Excerpt to read ▸
I hope to post a remembrance tomorrow on here of a message the I used to receive annually from WNY just after midnight on 15 April... 

Cheers 

Dave


----------



## trotterdotpom (Apr 29, 2005)

I forget, was GBSS "Queen Mary" or "Queen Elizabeth"?

John T


----------



## GBSS (Nov 18, 2020)

trotterdotpom said:


> I forget, was GBSS "Queen Mary" or "Queen Elizabeth"?
> 
> John T


Hi John, GBSS was Queen Elizabeth and GBTT the Queen Mary (I served as a Radio Officer on both in early 60's) Cheers


----------



## rustytrawler (Jul 6, 2021)

GBSS said:


> I hope to post a remembrance tomorrow on here of a message the I used to receive annually from WNY just after midnight on 15 April...
> 
> Cheers
> 
> Dave


Who or what is WNY thanks, rustytrawler


----------



## GBSS (Nov 18, 2020)

WNY was the callsign for New York ..


----------



## trotterdotpom (Apr 29, 2005)

GBSS said:


> Hi John, GBSS was Queen Elizabeth and GBTT the Queen Mary (I served as a Radio Officer on both in early 60's) Cheers


I was a keeper on Nab Tower Lighthouse in Spithead when Queen Mary booked our DF Beacon for a DF Calibration swing. Think it was about 1967. It was a nice sunny day and everyone was out on deck for a look. If you were there, maybe you saw me waving. Hope the swing went OK - I've done a couple myself since then with sketchy results. I mentioned this somewhere else recently, hope it wasn't to you. DF Id may or may not have been NB.

Data for this task ▸
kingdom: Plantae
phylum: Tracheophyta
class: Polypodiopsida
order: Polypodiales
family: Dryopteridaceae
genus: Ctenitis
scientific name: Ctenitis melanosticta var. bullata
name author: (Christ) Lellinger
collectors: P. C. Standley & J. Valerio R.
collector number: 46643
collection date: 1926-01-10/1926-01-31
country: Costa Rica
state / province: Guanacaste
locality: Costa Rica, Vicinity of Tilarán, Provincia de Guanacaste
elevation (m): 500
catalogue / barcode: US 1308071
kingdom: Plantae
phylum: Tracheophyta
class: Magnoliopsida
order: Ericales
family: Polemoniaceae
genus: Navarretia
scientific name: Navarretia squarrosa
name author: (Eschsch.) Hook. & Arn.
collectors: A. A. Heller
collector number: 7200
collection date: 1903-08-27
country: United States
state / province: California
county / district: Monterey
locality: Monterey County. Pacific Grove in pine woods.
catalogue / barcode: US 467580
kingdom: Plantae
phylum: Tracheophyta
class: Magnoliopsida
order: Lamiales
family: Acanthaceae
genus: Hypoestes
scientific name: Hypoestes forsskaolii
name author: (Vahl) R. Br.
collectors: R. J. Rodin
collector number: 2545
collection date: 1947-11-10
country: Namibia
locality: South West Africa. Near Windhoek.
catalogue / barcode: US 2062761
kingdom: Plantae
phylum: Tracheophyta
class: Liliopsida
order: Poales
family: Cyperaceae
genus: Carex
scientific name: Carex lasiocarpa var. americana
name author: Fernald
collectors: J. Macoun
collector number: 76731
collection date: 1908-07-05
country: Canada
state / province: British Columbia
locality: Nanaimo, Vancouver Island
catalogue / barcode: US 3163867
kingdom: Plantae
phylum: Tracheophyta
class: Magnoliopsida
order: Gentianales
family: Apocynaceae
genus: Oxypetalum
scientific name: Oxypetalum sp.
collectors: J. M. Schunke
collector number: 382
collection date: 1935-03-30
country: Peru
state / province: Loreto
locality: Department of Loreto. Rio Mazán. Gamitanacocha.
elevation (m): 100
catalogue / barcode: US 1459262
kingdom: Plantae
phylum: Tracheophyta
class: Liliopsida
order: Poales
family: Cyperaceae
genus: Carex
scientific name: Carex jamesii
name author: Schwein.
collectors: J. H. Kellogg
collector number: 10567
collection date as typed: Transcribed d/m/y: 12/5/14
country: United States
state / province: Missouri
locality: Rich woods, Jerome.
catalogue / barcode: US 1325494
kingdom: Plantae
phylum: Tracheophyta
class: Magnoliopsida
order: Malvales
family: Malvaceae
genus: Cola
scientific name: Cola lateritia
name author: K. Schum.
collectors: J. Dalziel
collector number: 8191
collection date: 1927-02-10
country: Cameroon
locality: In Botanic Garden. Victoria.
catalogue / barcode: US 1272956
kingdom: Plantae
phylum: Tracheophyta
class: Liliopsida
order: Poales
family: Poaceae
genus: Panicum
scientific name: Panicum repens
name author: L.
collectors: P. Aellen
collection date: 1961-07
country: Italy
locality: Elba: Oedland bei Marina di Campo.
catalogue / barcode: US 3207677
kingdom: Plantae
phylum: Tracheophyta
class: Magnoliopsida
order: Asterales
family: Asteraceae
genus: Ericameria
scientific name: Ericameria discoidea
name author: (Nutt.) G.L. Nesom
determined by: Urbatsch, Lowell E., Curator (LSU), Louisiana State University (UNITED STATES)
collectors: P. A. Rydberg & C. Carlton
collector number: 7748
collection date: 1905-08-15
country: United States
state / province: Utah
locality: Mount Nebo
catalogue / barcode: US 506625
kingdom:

Tasks and exercises ▸
1 > Retype the entries from the line containing "collectors: P. Aellen" through the end of the entries, keeping both ends.
2 > Write what comes next in the forum thread about ship radio callsigns, picking up after its final sentence.

Answers for this exercise ▸
1 >
collectors: P. Aellen
collection date: 1961-07
country: Italy
locality: Elba: Oedland bei Marina di Campo.
catalogue / barcode: US 3207677
kingdom: Plantae
phylum: Tracheophyta
class: Magnoliopsida
order: Asterales
family: Asteraceae
genus: Ericameria
scientific name: Ericameria discoidea
name author: (Nutt.) G.L. Nesom
determined by: Urbatsch, Lowell E., Curator (LSU), Louisiana State University (UNITED STATES)
collectors: P. A. Rydberg & C. Carlton
collector number: 7748
collection date: 1905-08-15
country: United States
state / province: Utah
locality: Mount Nebo
catalogue / barcode: US 506625
kingdom:

2 >
John T


----------



## trotterdotpom (Apr 29, 2005)

trotterdotpom said:


> I was a keeper on Nab Tower Lighthouse in Spithead when Queen Mary booked our DF Beacon for a DF Calibration swing. Think it was about 1967. It was a nice sunny day and everyone was out on deck for a look. If you were there, maybe you saw me waving. Hope the swing went OK - I've done a couple myself since then with sketchy results. I mentioned this somewhere else recently, hope it wasn't to you. DF Id may or may not have been NB.
> 
> John T


Forgot to mention, this was Queen Mary's departure on her last liner service from Southampton to New York.

John T


----------



## GBSS (Nov 18, 2020)

Hi John, 
Ah, no sorry. I had left the MN by then and was already in New Delhi, India on my first UK Foreign Service posting. I do however recall doing DF Calibration with the Nab Tower Lighthouse on the QE end of '63/early '64. Good days. 

Cheers


----------



## gordonarfur (May 27, 2018)

GBSS said:


> WNY was the callsign for New York ..


Surely it was WCC or WSL?


----------



## majoco (Oct 15, 2008)

There were three NY stations owned by different companies, ITT, RCA and another I don't remember. I'm not saying that there were any 'inducements' to use a specific station but I got a big bollocking
from my chief RO when he found that I had sent an Msg through WCC instead of WSL despite being told by the Mate that this was to go ASAP. WSL's wait list was very long and WCC 's was none.


----------



## GBSS (Nov 18, 2020)

As Martin said, there were three NY nations owned by different companies. ALL three broadcast the same message ... 
VA


----------



## trotterdotpom (Apr 29, 2005)

gordonarfur said:


> Surely it was WCC or WSL?


WCC was Chatham and I'm pretty sure WSL was Slidell, way down among the bayous near New Orleans.
John T


----------



## gordonarfur (May 27, 2018)

trotterdotpom said:


> WCC was Chatham and I'm pretty sure WSL was Slidell, way down among the bayous near New Orleans.
> John T


Never, WSL was in competitionj with WCC and an alternative when WCC was busy.


----------



## jimg0nxx (Sep 1, 2005)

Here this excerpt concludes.